The mention of his far-left past and his conservative present riled the president.
"My party belongs to the European People's Party, so I could be considered centre right, but I am not a conservative," he insisted. "Not that it's a crime to be a conservative, but I'm not ...I'm a reformist of the centre."
"In my youth, perhaps I was an extremist of the other side, but you have to remember that at the time of the [Portuguese] dictatorship, one had two choices - one was either with the fascists or one was a Communist."
To which Mr Cohn-Bendit cheekily interjected, "There was Trotskyism as well," referring to the flavour of radicalism that was simultaneously anti-Stalinist and anti-Capitalist.
Throwing the kitchen sink
The two sides argued over agriculture, genetically modified organisms, the rights of minority languages, Europe's participation in "torture flights" during the War on Terror, human rights and trade agreements with developing nations.
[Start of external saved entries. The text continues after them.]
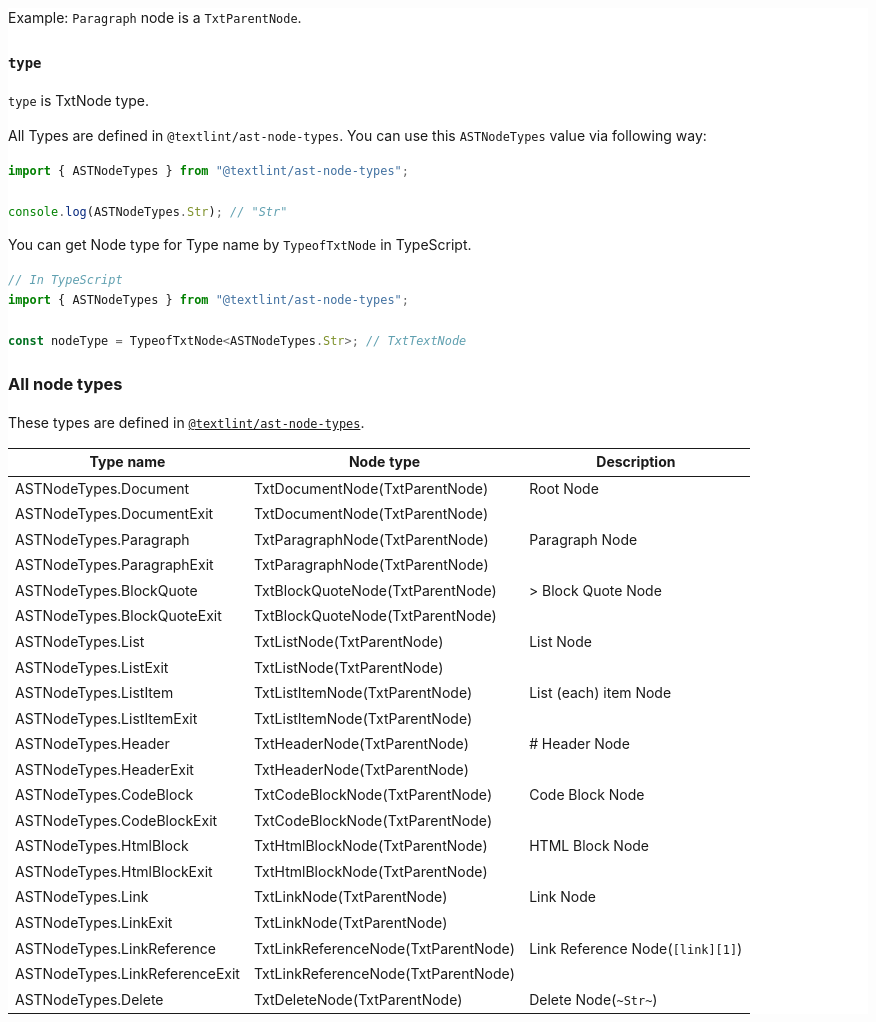 Example: `Paragraph` node is a `TxtParentNode`.

### `type`

`type` is TxtNode type.

All Types are defined in `@textlint/ast-node-types`.
You can use this `ASTNodeTypes` value via following way:

```js
import { ASTNodeTypes } from "@textlint/ast-node-types";

console.log(ASTNodeTypes.Str); // "Str"
```

You can get Node type for Type name by `TypeofTxtNode` in TypeScript.

```ts
// In TypeScript
import { ASTNodeTypes } from "@textlint/ast-node-types";

const nodeType = TypeofTxtNode<ASTNodeTypes.Str>; // TxtTextNode
```

### All node types

These types are defined in [`@textlint/ast-node-types`](https://github.com/textlint/textlint/tree/master/packages/%40textlint/ast-node-types).

| Type name                       | Node type                           | Description                                 |
|---------------------------------|-------------------------------------|---------------------------------------------|
| ASTNodeTypes.Document           | TxtDocumentNode(TxtParentNode)      | Root Node                                   |
| ASTNodeTypes.DocumentExit       | TxtDocumentNode(TxtParentNode)      |                                             |
| ASTNodeTypes.Paragraph          | TxtParagraphNode(TxtParentNode)     | Paragraph Node                              |
| ASTNodeTypes.ParagraphExit      | TxtParagraphNode(TxtParentNode)     |                                             |
| ASTNodeTypes.BlockQuote         | TxtBlockQuoteNode(TxtParentNode)    | > Block Quote Node                          |
| ASTNodeTypes.BlockQuoteExit     | TxtBlockQuoteNode(TxtParentNode)    |                                             |
| ASTNodeTypes.List               | TxtListNode(TxtParentNode)          | List Node                                   |
| ASTNodeTypes.ListExit           | TxtListNode(TxtParentNode)          |                                             |
| ASTNodeTypes.ListItem           | TxtListItemNode(TxtParentNode)      | List (each) item Node                       |
| ASTNodeTypes.ListItemExit       | TxtListItemNode(TxtParentNode)      |                                             |
| ASTNodeTypes.Header             | TxtHeaderNode(TxtParentNode)        | # Header Node                               |
| ASTNodeTypes.HeaderExit         | TxtHeaderNode(TxtParentNode)        |                                             |
| ASTNodeTypes.CodeBlock          | TxtCodeBlockNode(TxtParentNode)     | Code Block Node                             |
| ASTNodeTypes.CodeBlockExit      | TxtCodeBlockNode(TxtParentNode)     |                                             |
| ASTNodeTypes.HtmlBlock          | TxtHtmlBlockNode(TxtParentNode)     | HTML Block Node                             |
| ASTNodeTypes.HtmlBlockExit      | TxtHtmlBlockNode(TxtParentNode)     |                                             |
| ASTNodeTypes.Link               | TxtLinkNode(TxtParentNode)          | Link Node                                   |
| ASTNodeTypes.LinkExit           | TxtLinkNode(TxtParentNode)          |                                             |
| ASTNodeTypes.LinkReference      | TxtLinkReferenceNode(TxtParentNode) | Link Reference Node(`[link][1]`)            |
| ASTNodeTypes.LinkReferenceExit  | TxtLinkReferenceNode(TxtParentNode) |                                             |
| ASTNodeTypes.Delete             | TxtDeleteNode(TxtParentNode)        | Delete Node(`~Str~`)                        |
Indeed, the hearing covered almost every possible policy topic currently hitting the headlines.
Mr Barroso pointedly reminded the crowd of his abiding opposition to Guantanamo Bay, his repeated requests that Russian President Vladimir Putin find the killers of journalist Anna Politkovskaya, and his defence of freedom of speech during the row over the infamous Danish Mohammed cartoons. He added that there will be a dedicated human rights commissioner in the next commission.
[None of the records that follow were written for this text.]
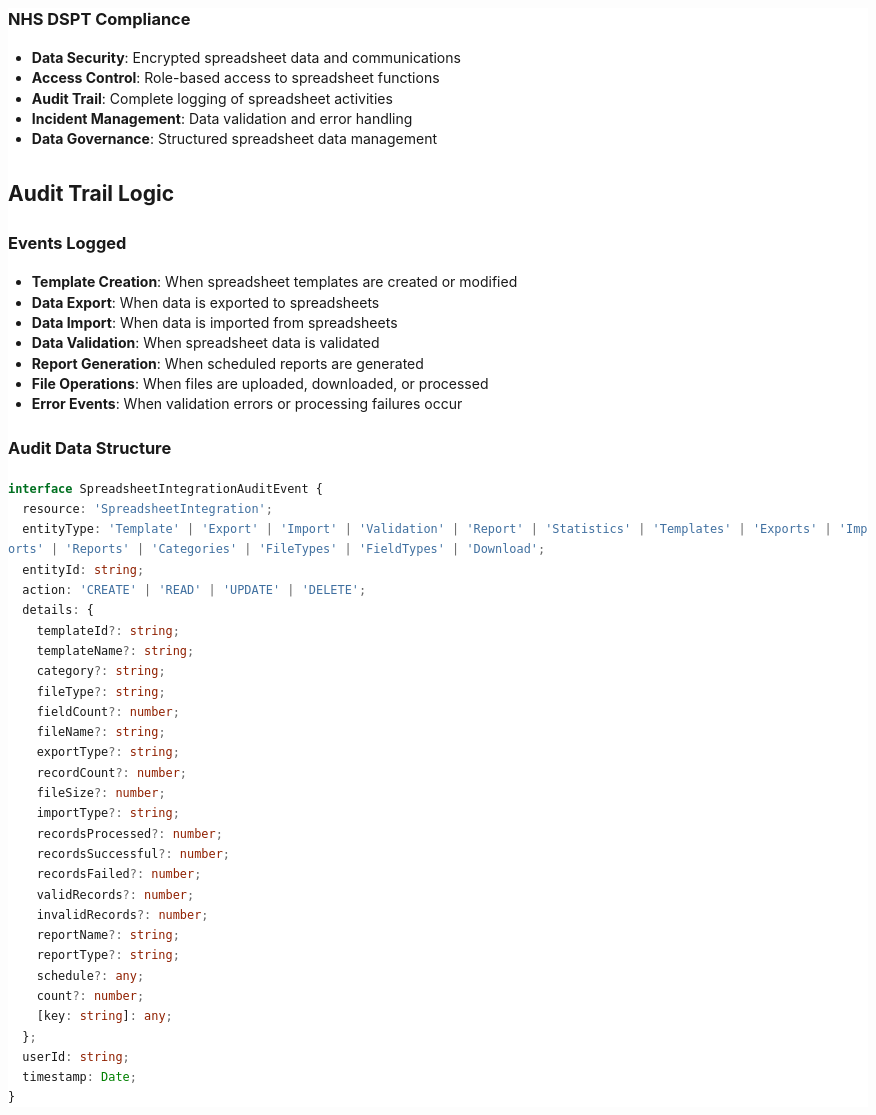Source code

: ### NHS DSPT Compliance
- **Data Security**: Encrypted spreadsheet data and communications
- **Access Control**: Role-based access to spreadsheet functions
- **Audit Trail**: Complete logging of spreadsheet activities
- **Incident Management**: Data validation and error handling
- **Data Governance**: Structured spreadsheet data management

## Audit Trail Logic

### Events Logged
- **Template Creation**: When spreadsheet templates are created or modified
- **Data Export**: When data is exported to spreadsheets
- **Data Import**: When data is imported from spreadsheets
- **Data Validation**: When spreadsheet data is validated
- **Report Generation**: When scheduled reports are generated
- **File Operations**: When files are uploaded, downloaded, or processed
- **Error Events**: When validation errors or processing failures occur

### Audit Data Structure
```typescript
interface SpreadsheetIntegrationAuditEvent {
  resource: 'SpreadsheetIntegration';
  entityType: 'Template' | 'Export' | 'Import' | 'Validation' | 'Report' | 'Statistics' | 'Templates' | 'Exports' | 'Imports' | 'Reports' | 'Categories' | 'FileTypes' | 'FieldTypes' | 'Download';
  entityId: string;
  action: 'CREATE' | 'READ' | 'UPDATE' | 'DELETE';
  details: {
    templateId?: string;
    templateName?: string;
    category?: string;
    fileType?: string;
    fieldCount?: number;
    fileName?: string;
    exportType?: string;
    recordCount?: number;
    fileSize?: number;
    importType?: string;
    recordsProcessed?: number;
    recordsSuccessful?: number;
    recordsFailed?: number;
    validRecords?: number;
    invalidRecords?: number;
    reportName?: string;
    reportType?: string;
    schedule?: any;
    count?: number;
    [key: string]: any;
  };
  userId: string;
  timestamp: Date;
}
```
On the subject of Irish commissioner, Charlie McCreevy, who in the run-up to the first Irish referendum said he had not personally read the treaty, the commission president drew laughter by saying the McCreevy statement was "not helpful."
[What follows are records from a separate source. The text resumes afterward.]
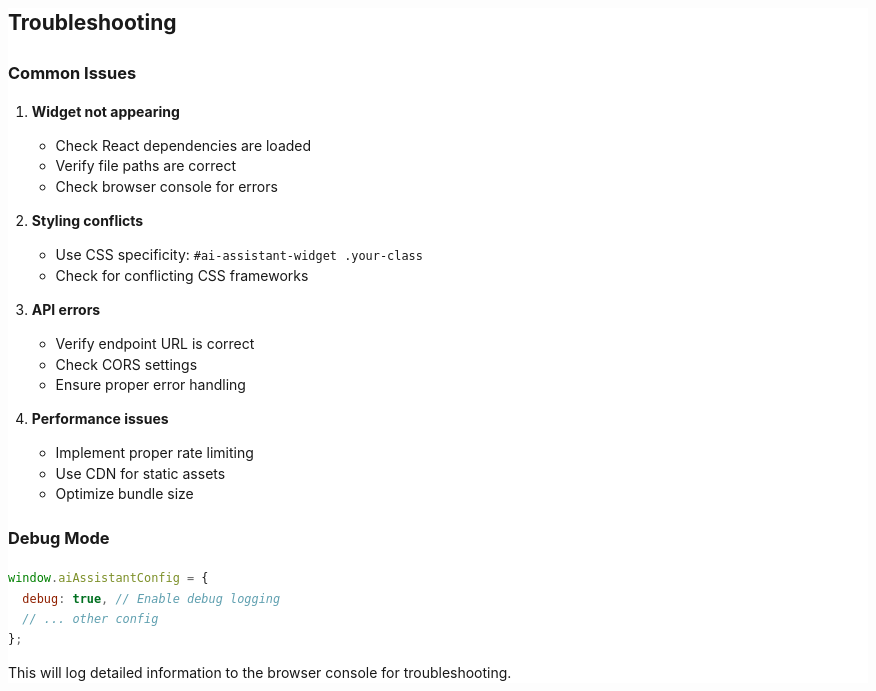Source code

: ## Troubleshooting

### Common Issues

1. **Widget not appearing**
   - Check React dependencies are loaded
   - Verify file paths are correct
   - Check browser console for errors

2. **Styling conflicts**
   - Use CSS specificity: `#ai-assistant-widget .your-class`
   - Check for conflicting CSS frameworks

3. **API errors**
   - Verify endpoint URL is correct
   - Check CORS settings
   - Ensure proper error handling

4. **Performance issues**
   - Implement proper rate limiting
   - Use CDN for static assets
   - Optimize bundle size

### Debug Mode

```javascript
window.aiAssistantConfig = {
  debug: true, // Enable debug logging
  // ... other config
};
```

This will log detailed information to the browser console for troubleshooting.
'In my memoirs I will reveal all'
"I know it's not polite, but one last question: Do you believe that you were mistaken about the intervention in Iraq?" asked Mr Cohn-Bendit right at the end of the discussion, as the Portuguese politician was collecting his papers and getting ready to leave, in a refernce to his support for the war when at the head of the Iberian country - a position that has vexed the anti-militarist Green parties ever since.
"It is nothing to do with the commission, this was before I became president," he began sharply, but then softened: "But it is indeed an important question. At the time, Europe was very divided."
"I went to the Portuguese parliament four times. I said: 'I am against the war. But in the case that there is a war, among our democratic allies and the dictatorial regime of Saddam Hussein, we cannot remain neutral, we have to politically support our ally'."
"That said, it was an extremely difficult decision ...perhaps the most difficult decision I have ever taken in my life."
The commission president tantalised his audience, suggesting there are some secrets about the days leading up to the war he wants to be known and that at one point he will tell all.
"One day - not right now, because I am still too young - I will write my memoirs. But one day I will write about certain things that now it is too soon to reveal."